> **Data to process**:

________________________

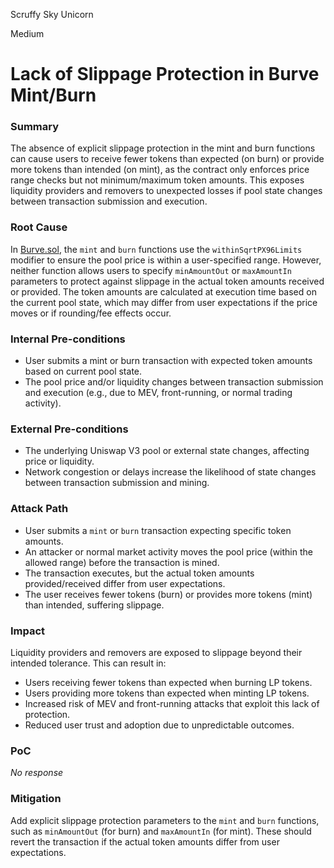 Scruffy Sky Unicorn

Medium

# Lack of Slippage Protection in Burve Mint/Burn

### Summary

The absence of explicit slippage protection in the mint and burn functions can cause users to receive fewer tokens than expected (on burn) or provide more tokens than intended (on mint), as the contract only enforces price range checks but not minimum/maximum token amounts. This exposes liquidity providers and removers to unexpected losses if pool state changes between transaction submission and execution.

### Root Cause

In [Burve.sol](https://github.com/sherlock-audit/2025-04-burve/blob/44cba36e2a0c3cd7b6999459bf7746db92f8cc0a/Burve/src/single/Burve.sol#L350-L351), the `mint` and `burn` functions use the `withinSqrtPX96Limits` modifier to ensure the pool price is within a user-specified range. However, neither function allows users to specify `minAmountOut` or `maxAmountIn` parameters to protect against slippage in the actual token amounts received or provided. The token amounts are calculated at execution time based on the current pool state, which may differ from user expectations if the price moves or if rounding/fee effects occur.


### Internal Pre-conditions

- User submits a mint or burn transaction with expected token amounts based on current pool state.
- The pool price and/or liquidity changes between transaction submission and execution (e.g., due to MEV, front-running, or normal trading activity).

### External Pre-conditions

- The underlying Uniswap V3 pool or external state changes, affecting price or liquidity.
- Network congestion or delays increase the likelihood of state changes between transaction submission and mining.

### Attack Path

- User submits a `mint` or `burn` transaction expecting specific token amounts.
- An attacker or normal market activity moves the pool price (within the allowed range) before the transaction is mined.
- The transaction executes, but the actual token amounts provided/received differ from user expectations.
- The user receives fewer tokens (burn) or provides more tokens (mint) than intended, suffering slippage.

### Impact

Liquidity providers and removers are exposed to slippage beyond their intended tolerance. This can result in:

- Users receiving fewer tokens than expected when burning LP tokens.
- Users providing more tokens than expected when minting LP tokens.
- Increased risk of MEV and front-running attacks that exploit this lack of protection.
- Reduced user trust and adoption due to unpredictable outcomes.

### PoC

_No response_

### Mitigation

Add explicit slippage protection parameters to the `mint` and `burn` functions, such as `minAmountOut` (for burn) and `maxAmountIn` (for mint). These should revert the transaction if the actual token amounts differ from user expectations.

________________________

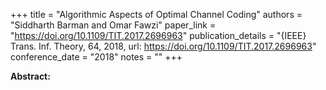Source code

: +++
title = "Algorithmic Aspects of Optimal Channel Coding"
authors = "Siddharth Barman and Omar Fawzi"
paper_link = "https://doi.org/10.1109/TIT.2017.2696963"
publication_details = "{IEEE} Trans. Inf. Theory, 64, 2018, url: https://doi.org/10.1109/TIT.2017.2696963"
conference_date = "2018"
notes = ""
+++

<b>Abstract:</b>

________________________

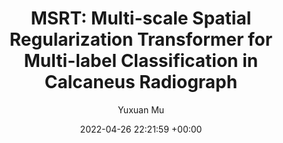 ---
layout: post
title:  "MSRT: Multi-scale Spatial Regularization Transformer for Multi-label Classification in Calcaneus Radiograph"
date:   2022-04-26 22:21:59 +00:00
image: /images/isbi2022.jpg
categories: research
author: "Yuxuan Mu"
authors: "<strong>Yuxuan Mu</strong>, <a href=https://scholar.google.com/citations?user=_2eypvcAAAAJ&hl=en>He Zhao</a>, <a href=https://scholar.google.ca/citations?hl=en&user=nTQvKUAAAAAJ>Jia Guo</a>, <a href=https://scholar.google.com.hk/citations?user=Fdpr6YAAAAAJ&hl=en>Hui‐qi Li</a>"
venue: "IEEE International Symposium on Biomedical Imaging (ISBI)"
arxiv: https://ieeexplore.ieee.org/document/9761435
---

________________________

Check every line above for the string "Yuxuan", and copy the ones that have it.

author: "Yuxuan Mu"
authors: "<strong>Yuxuan Mu</strong>, <a href=https://scholar.google.com/citations?user=_2eypvcAAAAJ&hl=en>He Zhao</a>, <a href=https://scholar.google.ca/citations?hl=en&user=nTQvKUAAAAAJ>Jia Guo</a>, <a href=https://scholar.google.com.hk/citations?user=Fdpr6YAAAAAJ&hl=en>Hui‐qi Li</a>"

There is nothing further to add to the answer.